> EXERCISE AIM: Here are some records; copy every line that holds the word "dossier".

== DATA TO USE ==

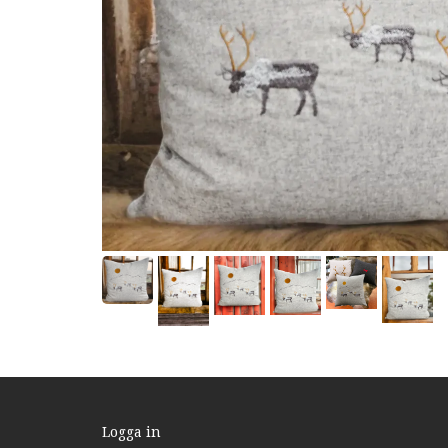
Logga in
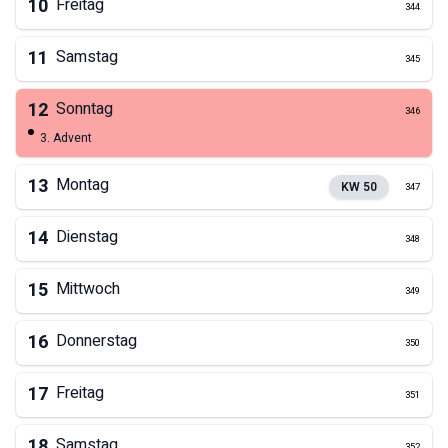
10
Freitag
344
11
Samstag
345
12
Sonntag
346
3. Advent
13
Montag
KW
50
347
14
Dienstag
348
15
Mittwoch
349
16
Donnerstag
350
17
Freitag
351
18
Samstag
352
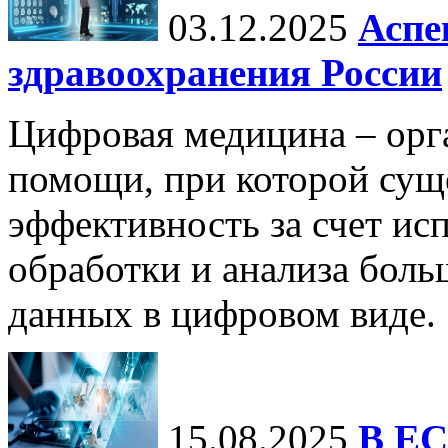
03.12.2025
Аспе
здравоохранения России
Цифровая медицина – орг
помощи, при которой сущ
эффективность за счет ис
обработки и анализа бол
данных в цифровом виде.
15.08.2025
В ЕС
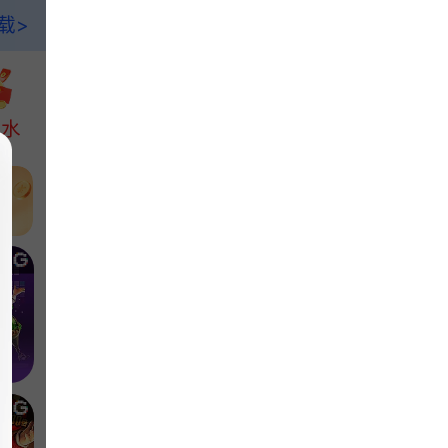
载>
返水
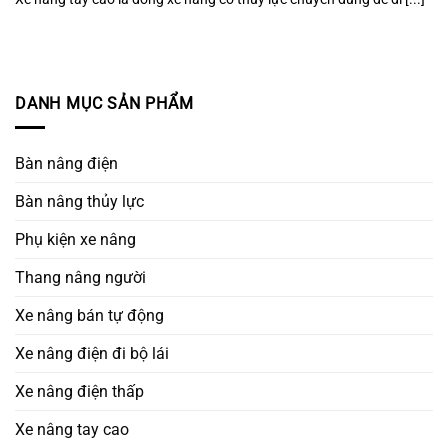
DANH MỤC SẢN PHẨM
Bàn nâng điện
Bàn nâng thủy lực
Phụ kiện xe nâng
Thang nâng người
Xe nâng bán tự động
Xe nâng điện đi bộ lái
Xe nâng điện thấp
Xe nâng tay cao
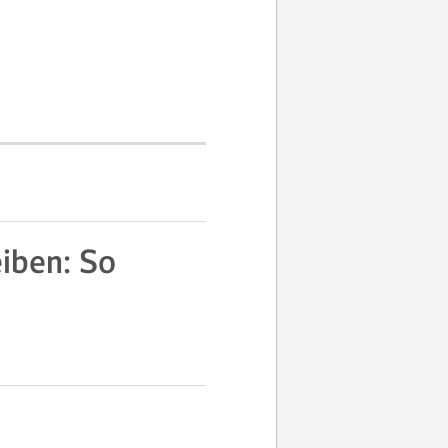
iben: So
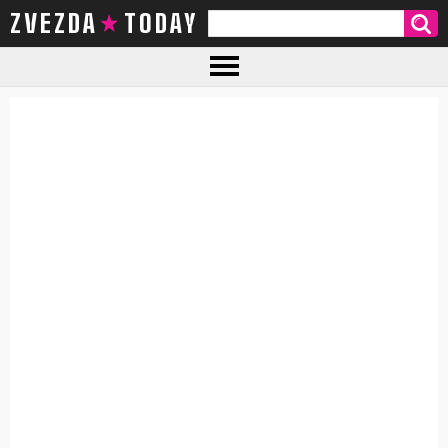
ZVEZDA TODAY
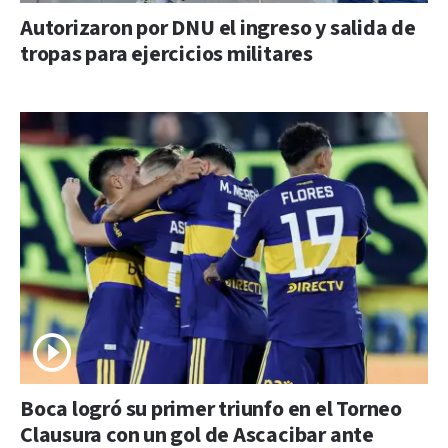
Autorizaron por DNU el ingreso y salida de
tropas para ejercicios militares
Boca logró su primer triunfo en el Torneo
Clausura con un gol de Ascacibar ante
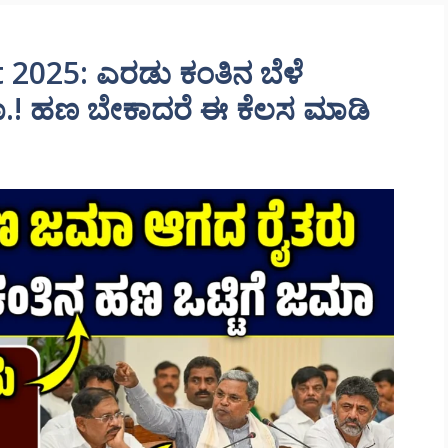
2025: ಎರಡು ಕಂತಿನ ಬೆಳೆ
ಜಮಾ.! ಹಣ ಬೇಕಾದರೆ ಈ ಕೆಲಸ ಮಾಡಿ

===
== DATA TO USE ==

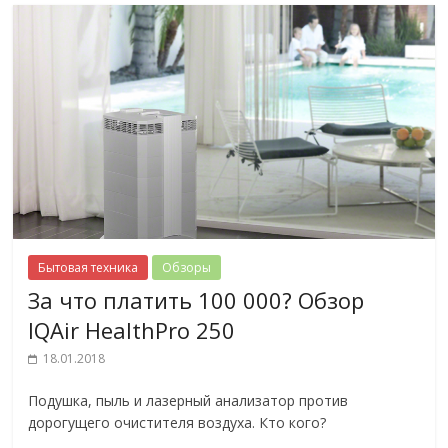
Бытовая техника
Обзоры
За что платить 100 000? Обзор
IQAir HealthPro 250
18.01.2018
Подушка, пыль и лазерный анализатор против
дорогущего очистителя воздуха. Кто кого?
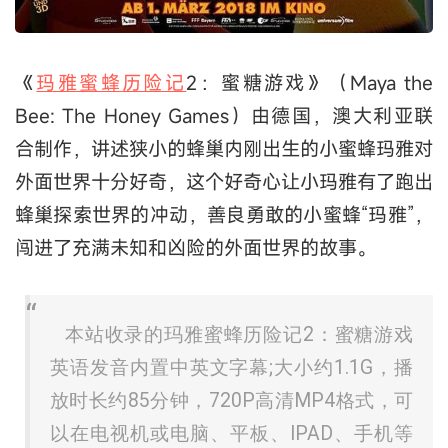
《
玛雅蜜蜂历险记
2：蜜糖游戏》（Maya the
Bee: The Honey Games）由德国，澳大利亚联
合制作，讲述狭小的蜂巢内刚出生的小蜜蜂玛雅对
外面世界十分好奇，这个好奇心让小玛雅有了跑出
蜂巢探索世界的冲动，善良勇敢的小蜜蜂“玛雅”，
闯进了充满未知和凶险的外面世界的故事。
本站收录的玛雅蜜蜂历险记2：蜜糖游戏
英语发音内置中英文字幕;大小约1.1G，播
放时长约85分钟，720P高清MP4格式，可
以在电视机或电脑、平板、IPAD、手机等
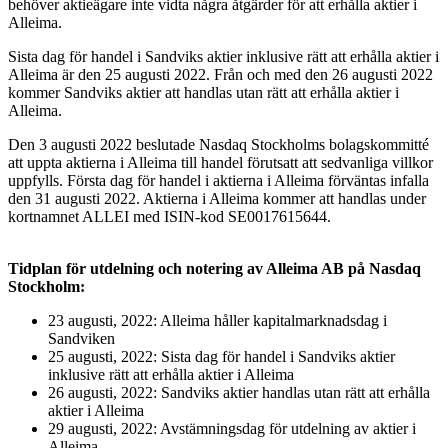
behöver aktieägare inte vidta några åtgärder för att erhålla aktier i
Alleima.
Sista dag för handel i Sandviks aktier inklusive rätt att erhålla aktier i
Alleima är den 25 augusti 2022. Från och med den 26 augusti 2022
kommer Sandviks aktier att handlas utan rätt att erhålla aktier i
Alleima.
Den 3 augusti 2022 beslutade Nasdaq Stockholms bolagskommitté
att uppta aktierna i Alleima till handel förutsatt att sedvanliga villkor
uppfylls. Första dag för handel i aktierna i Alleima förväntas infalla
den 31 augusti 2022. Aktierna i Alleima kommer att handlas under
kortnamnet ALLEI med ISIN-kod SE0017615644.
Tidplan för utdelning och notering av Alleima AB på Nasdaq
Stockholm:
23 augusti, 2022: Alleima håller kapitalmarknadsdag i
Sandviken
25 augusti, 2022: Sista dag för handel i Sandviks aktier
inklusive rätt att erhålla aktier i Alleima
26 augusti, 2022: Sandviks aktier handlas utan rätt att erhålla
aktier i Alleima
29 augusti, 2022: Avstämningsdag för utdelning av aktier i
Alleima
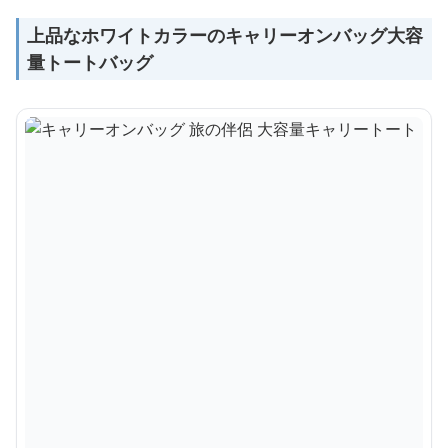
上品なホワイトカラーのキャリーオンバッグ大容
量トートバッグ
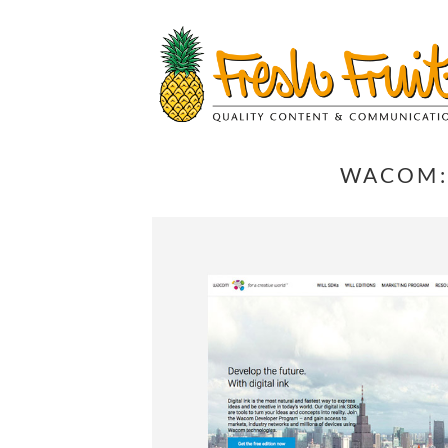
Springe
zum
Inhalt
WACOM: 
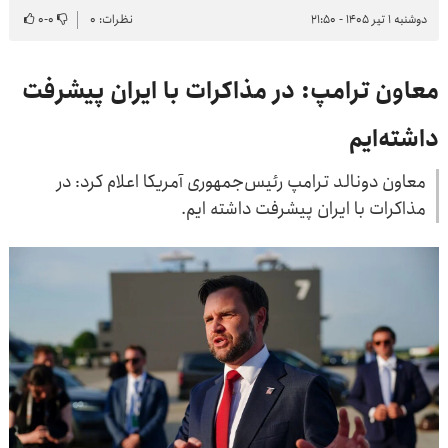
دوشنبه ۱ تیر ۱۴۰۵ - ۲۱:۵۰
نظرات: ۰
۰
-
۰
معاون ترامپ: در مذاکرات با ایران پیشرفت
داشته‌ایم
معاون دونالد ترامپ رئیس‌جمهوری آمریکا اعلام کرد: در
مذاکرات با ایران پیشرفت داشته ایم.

===
== DATA TO USE ==

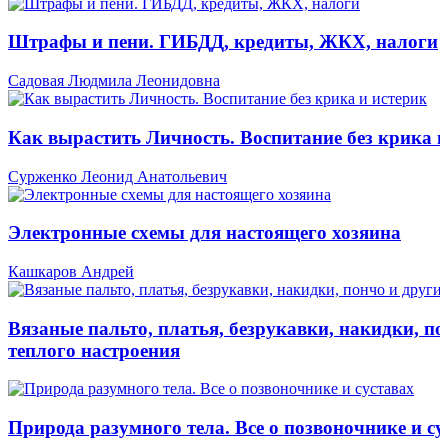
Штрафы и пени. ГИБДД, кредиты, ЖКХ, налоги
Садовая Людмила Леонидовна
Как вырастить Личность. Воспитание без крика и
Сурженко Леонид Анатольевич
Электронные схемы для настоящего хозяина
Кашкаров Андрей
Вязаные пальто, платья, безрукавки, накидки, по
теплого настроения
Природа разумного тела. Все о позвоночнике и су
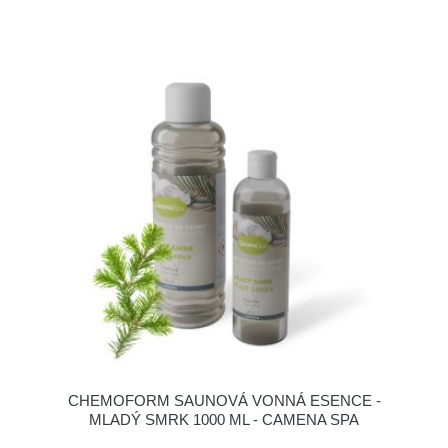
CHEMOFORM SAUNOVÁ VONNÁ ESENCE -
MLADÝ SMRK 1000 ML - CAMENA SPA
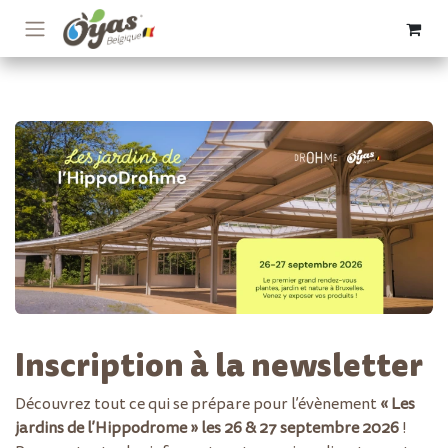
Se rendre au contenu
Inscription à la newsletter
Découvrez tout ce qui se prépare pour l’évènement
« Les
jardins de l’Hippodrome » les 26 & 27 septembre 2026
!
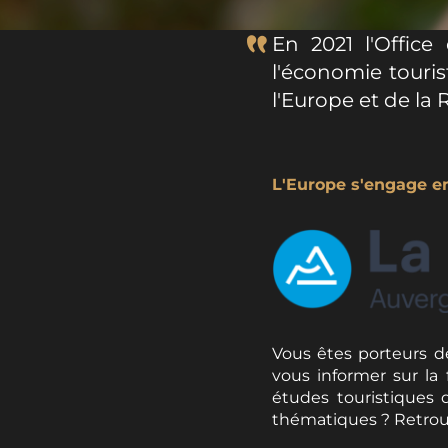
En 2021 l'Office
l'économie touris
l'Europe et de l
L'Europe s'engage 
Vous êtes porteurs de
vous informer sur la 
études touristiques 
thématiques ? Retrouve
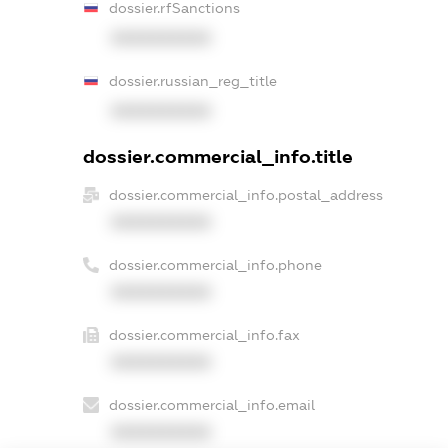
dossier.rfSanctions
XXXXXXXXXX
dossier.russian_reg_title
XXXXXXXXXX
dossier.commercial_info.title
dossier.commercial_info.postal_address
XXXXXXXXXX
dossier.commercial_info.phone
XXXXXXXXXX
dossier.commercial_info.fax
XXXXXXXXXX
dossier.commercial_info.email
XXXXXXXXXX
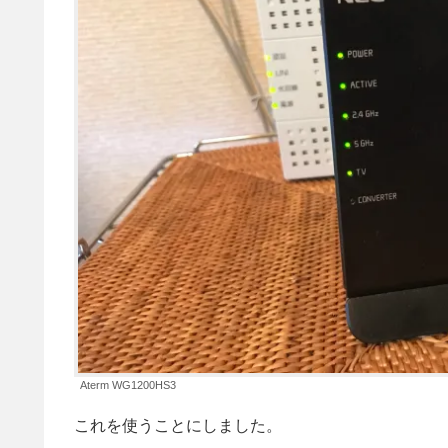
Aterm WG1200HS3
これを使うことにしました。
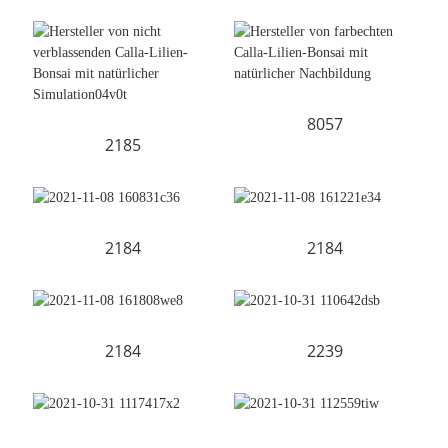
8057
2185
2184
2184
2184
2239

===

> SOLUTION:
dossier.rfSanctions
dossier.russian_reg_title
dossier.commercial_info.title
dossier.commercial_info.postal_address
dossier.commercial_info.phone
dossier.commercial_info.fax
dossier.commercial_info.email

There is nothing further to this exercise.